会社の気になるえらいひと

2020年9月14日

 就活のつなぎで応募した派遣の仕事は、森コーポレーションの受付嬢。毎日冷房の効いたロビーに座ってにこにこ笑っていればいいだけの仕事と思っていたら、複雑なルールが沢山あって、先輩も怖いし、はやく正社員でどこかに受かって辞めたいって思ってた。
 
(……あ、今日も会えた)
 
 エントランスに現れた赤い髪の男のひと。
 ボルヴィックの飲み残しを、側にいる彼より明らかに年配のひとに無言で持たせて、私たち受付には目もくれず、すたすたとゲートへ一直線に歩いて行く。

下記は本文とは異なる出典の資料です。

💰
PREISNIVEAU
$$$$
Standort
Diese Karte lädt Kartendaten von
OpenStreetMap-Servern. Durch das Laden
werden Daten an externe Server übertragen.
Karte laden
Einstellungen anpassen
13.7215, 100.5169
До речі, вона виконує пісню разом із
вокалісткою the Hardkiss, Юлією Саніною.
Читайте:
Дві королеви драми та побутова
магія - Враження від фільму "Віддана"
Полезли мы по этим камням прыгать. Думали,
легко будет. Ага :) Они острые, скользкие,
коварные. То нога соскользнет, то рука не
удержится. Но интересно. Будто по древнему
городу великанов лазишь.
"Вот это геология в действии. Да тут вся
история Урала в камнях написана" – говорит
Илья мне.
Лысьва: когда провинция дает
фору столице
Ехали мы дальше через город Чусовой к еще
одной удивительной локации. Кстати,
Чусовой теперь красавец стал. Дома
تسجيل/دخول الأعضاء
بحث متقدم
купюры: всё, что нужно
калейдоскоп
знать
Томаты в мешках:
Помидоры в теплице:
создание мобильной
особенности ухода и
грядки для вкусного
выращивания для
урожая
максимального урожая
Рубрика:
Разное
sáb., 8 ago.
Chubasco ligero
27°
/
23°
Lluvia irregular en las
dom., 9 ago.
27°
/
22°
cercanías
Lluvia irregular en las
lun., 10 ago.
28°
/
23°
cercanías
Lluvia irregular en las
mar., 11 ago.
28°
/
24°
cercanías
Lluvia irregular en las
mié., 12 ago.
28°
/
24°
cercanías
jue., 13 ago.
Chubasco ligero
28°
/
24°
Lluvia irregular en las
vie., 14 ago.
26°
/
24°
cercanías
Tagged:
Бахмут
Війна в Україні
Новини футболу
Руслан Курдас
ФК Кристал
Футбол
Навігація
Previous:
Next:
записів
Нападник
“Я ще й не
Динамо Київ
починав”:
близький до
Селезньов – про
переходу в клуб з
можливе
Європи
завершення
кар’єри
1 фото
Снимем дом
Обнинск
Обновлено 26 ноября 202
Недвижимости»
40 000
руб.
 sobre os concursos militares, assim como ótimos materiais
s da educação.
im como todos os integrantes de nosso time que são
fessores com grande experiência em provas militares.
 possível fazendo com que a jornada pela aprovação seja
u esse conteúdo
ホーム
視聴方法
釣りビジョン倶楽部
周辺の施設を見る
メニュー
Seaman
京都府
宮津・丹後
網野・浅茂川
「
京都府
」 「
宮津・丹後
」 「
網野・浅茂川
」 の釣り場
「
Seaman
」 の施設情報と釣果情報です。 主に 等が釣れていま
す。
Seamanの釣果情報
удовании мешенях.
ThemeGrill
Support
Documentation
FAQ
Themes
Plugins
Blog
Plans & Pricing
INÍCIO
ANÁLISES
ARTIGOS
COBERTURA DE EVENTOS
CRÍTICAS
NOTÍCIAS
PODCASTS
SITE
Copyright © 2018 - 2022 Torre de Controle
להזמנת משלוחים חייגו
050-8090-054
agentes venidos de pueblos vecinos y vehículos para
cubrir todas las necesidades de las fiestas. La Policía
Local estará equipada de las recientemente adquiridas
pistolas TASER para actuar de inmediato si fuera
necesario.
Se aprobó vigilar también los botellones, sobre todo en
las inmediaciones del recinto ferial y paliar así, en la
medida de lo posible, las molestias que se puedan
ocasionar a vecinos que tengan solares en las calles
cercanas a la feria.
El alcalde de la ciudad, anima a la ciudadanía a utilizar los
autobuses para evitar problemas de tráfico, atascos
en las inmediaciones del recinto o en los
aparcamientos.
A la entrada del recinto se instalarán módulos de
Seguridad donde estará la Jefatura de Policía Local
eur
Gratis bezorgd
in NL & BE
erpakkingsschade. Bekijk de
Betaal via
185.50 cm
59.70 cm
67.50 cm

 私は黒く染めてるのに、あんな赤い髪で、私と身長も同じくらいなくせして、所属も名前も分からないけど絶対えらいひと。
 
 彼が受付の前を通り過ぎるとき、ガン見していた私の頭を先輩が乱暴にわし掴んで下げさせた。
 ふっ、と笑った声が聞こえた。
 ああ彼が笑ったのかしら、こっちを見てくれた?
 気になって先輩の手を振りほどき頭を上げたとき、ばんばんばん! と運動会か刑事ドラマでしか聞いたことのない破裂音がして、いつの間にか私の顔の前に彼の黒い手袋があった。
 その手から零れ落ちた三発の弾丸。
 
「……悪いな」
 
 翌日、私の契約は打ち切られた。